Given text –
What is a Coral Reef? Elementary School
Moorea Coral Reef LTER Education
Students will create a class mural depicting coral reefs and act out life on a coral reef through a short skit. This artistic approach to studying the coral reef habitat will engage many types of learners.
What Do Scientists Do?
Moorea Coral Reef LTER Education
To help students understand that science is a part of their everyday lives, students will complete an activity where they create a collage of people doing science using magazines and drawing pictures. This lesson gives students a realistic idea of what science is and helps them understand that scientists are real people answering interesting questions. Watch interviews with scientists.
Just Jelly: ecological role of gelatinous zooplankton
NOAA
In this activity, students will be able to compare and contrast the feeding strategies of at least three different types of gelatinous zooplankton, and explain why gelatinous zooplankton may function at several trophic levels within a marine food web. Given information on the vertical distribution of temperature in a water column, students will be able to make inferences about potential influences on the distribution of planktonic species in the water column.
Benthic Communities of the Arctic Ocean
NOAA
In this activity, students will be able to identify major taxa that are dominant in deep benthic communities of the Arctic Ocean. Given distribution data for major taxa in different Arctic benthic communities, students will be able to identify patterns in the distribution of these taxa and infer plausible reasons for these patterns.
Trophic relationships in Arctic marine ecosystems
NOAA
In this activity, students will be able to describe how ratios of stable nitrogen isotopes can be used to study trophic relationships between marine organisms, make inferences about trophic relationships between organisms and habitats, and compare and contrast organisms in sea ice, pelagic, and benthic communities in terms of feeding strategies and consequent stable nitrogen isotope ratios.

Data for review –
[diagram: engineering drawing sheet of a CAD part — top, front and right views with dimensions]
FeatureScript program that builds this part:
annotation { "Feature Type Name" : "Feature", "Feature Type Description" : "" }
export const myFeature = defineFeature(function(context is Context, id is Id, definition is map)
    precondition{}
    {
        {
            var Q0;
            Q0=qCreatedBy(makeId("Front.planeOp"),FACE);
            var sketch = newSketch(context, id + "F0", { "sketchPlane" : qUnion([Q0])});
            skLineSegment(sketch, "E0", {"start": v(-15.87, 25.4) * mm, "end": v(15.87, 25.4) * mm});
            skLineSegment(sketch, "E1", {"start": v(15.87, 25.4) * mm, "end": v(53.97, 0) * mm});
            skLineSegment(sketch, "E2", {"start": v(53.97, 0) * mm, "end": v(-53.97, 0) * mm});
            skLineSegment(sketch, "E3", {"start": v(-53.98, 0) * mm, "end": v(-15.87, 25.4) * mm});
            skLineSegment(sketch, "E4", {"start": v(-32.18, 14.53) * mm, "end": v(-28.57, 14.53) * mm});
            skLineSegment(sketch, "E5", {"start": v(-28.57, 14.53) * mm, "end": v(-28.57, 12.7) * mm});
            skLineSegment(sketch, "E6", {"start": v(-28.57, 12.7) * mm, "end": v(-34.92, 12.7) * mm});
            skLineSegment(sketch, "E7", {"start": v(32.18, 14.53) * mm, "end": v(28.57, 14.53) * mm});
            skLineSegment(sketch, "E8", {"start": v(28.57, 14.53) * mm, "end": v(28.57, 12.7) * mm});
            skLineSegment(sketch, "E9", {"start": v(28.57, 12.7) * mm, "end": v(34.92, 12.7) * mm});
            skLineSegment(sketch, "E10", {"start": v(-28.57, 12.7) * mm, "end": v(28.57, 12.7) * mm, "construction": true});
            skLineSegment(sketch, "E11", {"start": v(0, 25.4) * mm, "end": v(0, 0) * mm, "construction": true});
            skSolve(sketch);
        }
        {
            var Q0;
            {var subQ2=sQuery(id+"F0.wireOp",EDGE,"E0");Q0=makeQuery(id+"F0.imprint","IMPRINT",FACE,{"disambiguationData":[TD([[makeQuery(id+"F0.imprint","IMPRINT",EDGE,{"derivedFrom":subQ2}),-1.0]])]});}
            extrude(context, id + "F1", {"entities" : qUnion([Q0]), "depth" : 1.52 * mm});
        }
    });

Task statement – From the descriptions of marine science lessons, write out the passage starting with "What Do Scientists" and going on through "interviews with scientists.". The listing comes from a source unrelated to the text.

Answer space –
What Do Scientists Do?
Moorea Coral Reef LTER Education
To help students understand that science is a part of their everyday lives, students will complete an activity where they create a collage of people doing science using magazines and drawing pictures. This lesson gives students a realistic idea of what science is and helps them understand that scientists are real people answering interesting questions. Watch interviews with scientists.